From within Stata, you can do the following:
! ./hello.py
* The above line called the Python program, which created a data.csv file.
insheet using data.csv, comma clear names case
list
+-----------------------+
| name message |
|-----------------------|
1. | Monica Hello World! |
+-----------------------+
This is a simple example. The full process for your case will be:
Write file to disk with the URLs, using outsheet or some other command
Use ! to call the Python script
Read the output into Stata using insheet or infile or some other command
Cleanup by deleting files with capture erase my_file_on_disk.csv
Let me know if that is not clear. It works fine on *nix; as I said, Windows might be a little different. If I had a Windows box I would test it.

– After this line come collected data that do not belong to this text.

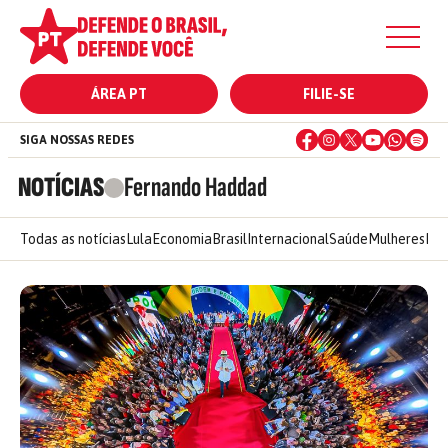
ÁREA PT
FILIE-SE
SIGA NOSSAS REDES
NOTÍCIAS
Fernando Haddad
Todas as notícias
Lula
Economia
Brasil
Internacional
Saúde
Mulheres
Ele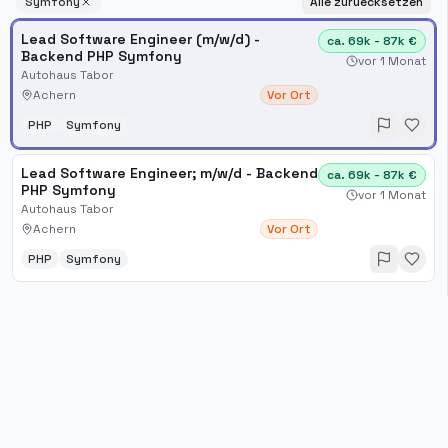
Symfony
Alle zuruecksetzen
Lead Software Engineer (m/w/d) -
ca. 69k - 87k €
Backend PHP Symfony
vor 1 Monat
Autohaus Tabor
Achern
Vor Ort
PHP
Symfony
Lead Software Engineer; m​/w​/d - Backend
ca. 69k - 87k €
PHP Symfony
vor 1 Monat
Autohaus Tabor
Achern
Vor Ort
PHP
Symfony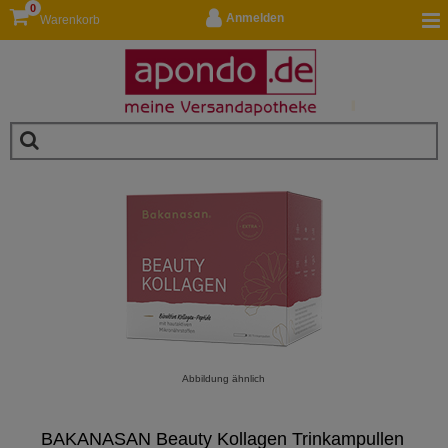
0
Anmelden
Warenkorb
Abbildung ähnlich
BAKANASAN Beauty Kollagen Trinkampullen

Pure Stata Solution (kind of a hack)
Also, I think what you want to accomplish can be done completely in Stata, but it's a hack. Here are two programs. The first simply opens a log file and makes a request for the url (which is the first argument). The second reads that log file and uses regular expressions to find the url that Stata was redirected to.
capture program drop geturl
program define geturl
* pass short url as first argument (e.g. http://bit.ly/162VWRZ)
capture erase temp_log.txt
log using temp_log.txt
copy `1' temp_web_file
end
The above program will not finish because the copy command will fail (intentionally). It also doesn't clean up after itself (intentionally). So I created the next program to read what happened (and get the URL redirect).
capture program drop longurl
program define longurl, rclass
* find the url in the log file created by geturl
capture log close
loc long_url = ""
file open urlfile using temp_log.txt , read
file read urlfile line
while r(eof) == 0 {
if regexm("`line'", "server says file permanently redirected to (.+)") == 1 {
loc long_url = regexs(1)
}
file read urlfile line
}
file close urlfile
return local url "`long_url'"
end
You can use it like this:
geturl http://bit.ly/162VWRZ
longurl
di "The long url is: `r(url)'"
* The long url is: http://www.ciwati.it/2013/06/10/wdays/?utm_source=twitterfeed&
* > utm_medium=twitter
You should run them one after the other. Things might get ugly using this solution, but it does find the URL you are looking for. May I suggest that another approach is to contact the shortening service and ask nicely for some data?
If someone at Stata is reading this, it would be nice to have copy return HTTP response header information. Doing this entirely in Stata is a little out there. Personally I would use entirely Python for this sort of thing and use Stata for the analysis of data once I had everything I needed.